/---

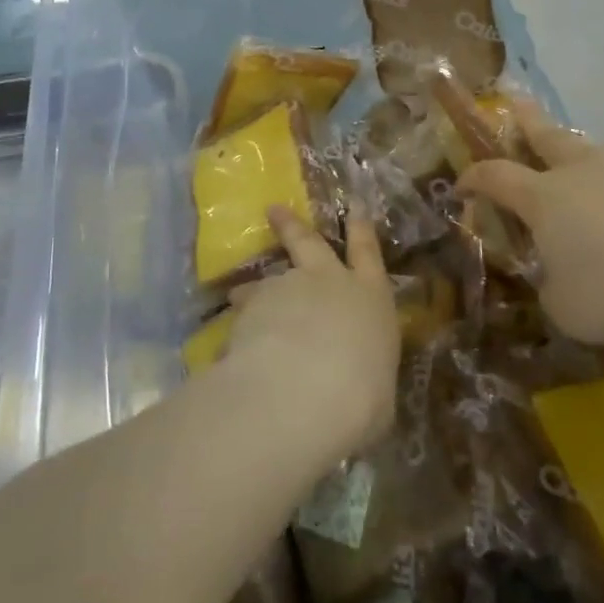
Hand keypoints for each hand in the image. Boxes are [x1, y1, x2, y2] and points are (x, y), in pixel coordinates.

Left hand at [222, 205, 400, 454]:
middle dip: (292, 225)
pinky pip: (243, 314)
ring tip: (237, 295)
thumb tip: (356, 386)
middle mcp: (329, 281)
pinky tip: (226, 347)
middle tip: (273, 210)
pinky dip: (236, 326)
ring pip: (267, 282)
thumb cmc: (362, 396)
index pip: (369, 254)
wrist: (307, 389)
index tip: (355, 207)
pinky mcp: (252, 306)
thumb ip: (363, 377)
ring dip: (253, 290)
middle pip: (309, 243)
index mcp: (371, 298)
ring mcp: (288, 288)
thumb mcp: (377, 393)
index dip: (362, 229)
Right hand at [457, 99, 603, 345]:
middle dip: (525, 119)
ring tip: (601, 187)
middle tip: (515, 101)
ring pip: (600, 154)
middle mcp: (581, 169)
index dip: (473, 178)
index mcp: (544, 198)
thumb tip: (557, 282)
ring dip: (591, 164)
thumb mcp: (569, 311)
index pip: (494, 177)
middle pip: (545, 134)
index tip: (461, 185)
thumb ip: (552, 291)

\---

_YOUR TASK_
Omit every picture, then reproduce the rest of the listing exactly.

_COMPLETED TASK_
Hand keypoints for each hand in the image. Boxes are [x1, y1, x2, y2] and points are (x, y), in pixel coordinates.

Left hand at [222, 205, 400, 454]:
middle dip: (292, 225)
pinky pip: (243, 314)
ring tip: (237, 295)
thumb tip: (356, 386)
middle mcp: (329, 281)
pinky tip: (226, 347)
middle tip: (273, 210)
pinky dip: (236, 326)
ring pip: (267, 282)
thumb cmc: (362, 396)
index pip: (369, 254)
wrist: (307, 389)
index tip: (355, 207)
pinky mcp: (252, 306)
thumb ip: (363, 377)
ring dip: (253, 290)
middle pip: (309, 243)
index mcp: (371, 298)
ring mcp: (288, 288)
thumb mcp: (377, 393)
index dip: (362, 229)
Right hand at [457, 99, 603, 345]:
middle dip: (525, 119)
ring tip: (601, 187)
middle tip: (515, 101)
ring pip: (600, 154)
middle mcp: (581, 169)
index dip: (473, 178)
index mcp: (544, 198)
thumb tip: (557, 282)
ring dip: (591, 164)
thumb mcp: (569, 311)
index pip: (494, 177)
middle pip: (545, 134)
index tip: (461, 185)
thumb ip: (552, 291)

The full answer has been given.